Blaubeeren

Seit dem Mittelalter werden Blaubeeren als Früchte und Heilpflanzen geschätzt. Je nach Region sind sie auch unter dem Namen Blaubeere, Schwarzbeere oder Moosbeere bekannt. Sie sind reich an Vitamin A und C und wirken entzündungshemmend.

Wild wachsende Blaubeeren findet man bei uns in Laub- und Nadelwäldern mit saurem Boden.Wild wachsende Blaubeeren findet man bei uns in Laub- und Nadelwäldern mit saurem Boden. (Foto by: HandmadePicture / Depositphotos)

Herkunft

Blaubeeren sind in den gemäßigte Breiten Europas und Asiens heimisch. Auch in den USA und Kanada sind die kleinen blauen Beeren weit verbreitet.

In Laub- und Nadelwäldern mit saurem Boden nimmt der Bewuchs mit Blaubeeren oft große Flächen ein. Daher können die Früchte in unseren Breiten auch gut selbst gesammelt werden.

Saison

Die mitteleuropäische Heidelbeersaison beginnt im Juli und dauert bis September. Die Früchte stammen meist aus Deutschland, den Niederlanden, Frankreich, Polen und Nordamerika. In den Wintermonaten sind außerdem Blaubeeren aus südlichen Ländern wie Chile, Argentinien, Südafrika, Australien und Neuseeland erhältlich.

Geschmack

Zu unterscheiden ist zwischen der wild wachsenden Heidelbeere und der Kulturheidelbeere, welche aus amerikanischen Heidelbeersorten gezüchtet wurde.

Die wilde Heidelbeere enthält sowohl in der Schale als auch im Fruchtfleisch blauen Farbstoff, was beim Verzehr zur Blaufärbung von Zunge und Zähnen führt. Die wilden Beeren schmecken fruchtig und süß.

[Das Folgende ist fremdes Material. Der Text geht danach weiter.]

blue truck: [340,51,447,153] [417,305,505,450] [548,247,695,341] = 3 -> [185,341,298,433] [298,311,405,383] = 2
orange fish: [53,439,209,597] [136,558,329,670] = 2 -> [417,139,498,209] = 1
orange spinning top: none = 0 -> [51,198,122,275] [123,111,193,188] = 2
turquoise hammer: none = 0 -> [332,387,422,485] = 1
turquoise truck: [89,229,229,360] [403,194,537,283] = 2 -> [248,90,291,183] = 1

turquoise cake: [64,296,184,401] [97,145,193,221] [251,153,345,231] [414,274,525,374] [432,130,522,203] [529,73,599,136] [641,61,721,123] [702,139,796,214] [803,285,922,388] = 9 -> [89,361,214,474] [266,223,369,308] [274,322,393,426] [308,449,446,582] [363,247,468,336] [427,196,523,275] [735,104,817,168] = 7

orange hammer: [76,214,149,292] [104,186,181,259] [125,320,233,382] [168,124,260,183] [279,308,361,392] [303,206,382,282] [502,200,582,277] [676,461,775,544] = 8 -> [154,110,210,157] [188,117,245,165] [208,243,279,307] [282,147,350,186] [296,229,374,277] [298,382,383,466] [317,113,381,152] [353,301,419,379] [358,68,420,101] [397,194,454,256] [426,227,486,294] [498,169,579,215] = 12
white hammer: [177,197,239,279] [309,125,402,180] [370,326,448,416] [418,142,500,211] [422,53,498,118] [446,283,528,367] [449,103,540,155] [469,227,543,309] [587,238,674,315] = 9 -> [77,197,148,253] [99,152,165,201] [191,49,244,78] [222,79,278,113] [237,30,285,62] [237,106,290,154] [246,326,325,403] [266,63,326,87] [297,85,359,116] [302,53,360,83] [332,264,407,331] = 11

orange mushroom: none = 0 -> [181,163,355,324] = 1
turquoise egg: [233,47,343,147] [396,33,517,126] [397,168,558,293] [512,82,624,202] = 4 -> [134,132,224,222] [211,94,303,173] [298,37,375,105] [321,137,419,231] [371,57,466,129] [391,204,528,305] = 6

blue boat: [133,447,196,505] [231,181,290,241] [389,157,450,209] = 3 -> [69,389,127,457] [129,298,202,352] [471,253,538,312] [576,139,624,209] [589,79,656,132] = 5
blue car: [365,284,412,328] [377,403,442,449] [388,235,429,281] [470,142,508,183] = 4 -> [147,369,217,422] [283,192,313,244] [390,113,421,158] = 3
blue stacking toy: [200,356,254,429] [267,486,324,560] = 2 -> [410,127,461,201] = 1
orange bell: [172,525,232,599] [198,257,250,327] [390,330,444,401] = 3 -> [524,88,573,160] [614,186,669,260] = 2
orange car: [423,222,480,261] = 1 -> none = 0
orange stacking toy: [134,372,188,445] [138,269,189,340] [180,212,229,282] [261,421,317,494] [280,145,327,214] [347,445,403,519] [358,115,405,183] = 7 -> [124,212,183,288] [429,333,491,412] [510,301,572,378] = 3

Bei Kultur-Blaubeeren befindet sich der Farbstoff nur in der Schale, das Fruchtfleisch hat eine weißliche Färbung. Sie sind größer als die wild wachsenden Sorten, schmecken aber weniger aromatisch.

Verwendung in der Küche

  • Selbst gesammelte Blaubeeren sollten vor dem Verzehr zur Sicherheit abgekocht werden, um eine Infektion mit Fuchsbandwurm auszuschließen. Das Infektionsrisiko wird allerdings als gering eingeschätzt.
  • Beim Sammeln und Verarbeiten der wilden Heidelbeere sollte außerdem auf die Kleidung geachtet werden, da sich die Flecken aus Heidelbeersaft nur schwer entfernen lassen.
  • Blaubeeren schmecken gut in Kombination mit Milchprodukten wie Joghurt, Quark, Sahne, Vanilleeis und -sauce.
  • Sie lassen sich zu Kompott oder Marmelade verarbeiten und eignen sich zur Saftherstellung.
  • Beliebt sind außerdem Kuchen und Torten, Muffins und Pfannkuchen bzw. die amerikanische Variante Pancakes. Überhaupt sind Blaubeeren ein wichtiger Bestandteil der nordamerikanischen Küche, ebenso wie der skandinavischen.
  • Aufgrund der darin enthaltenen Gerbstoffe gelten getrocknete Blaubeeren als Hausmittel gegen Durchfall.
  • Auch ein Tee aus getrockneten Heidelbeerblättern wird bei Durchfall und Magenbeschwerden empfohlen.

Aufbewahrung/Haltbarkeit

Blaubeeren sind wie die meisten Beerensorten sehr empfindlich. Am besten werden sie so bald wie möglich verzehrt. Im Kühlschrank halten sie sich etwa zwei bis maximal drei Tage. Außerdem lassen sie sich gut einfrieren und sind dann bis zu einem Jahr haltbar.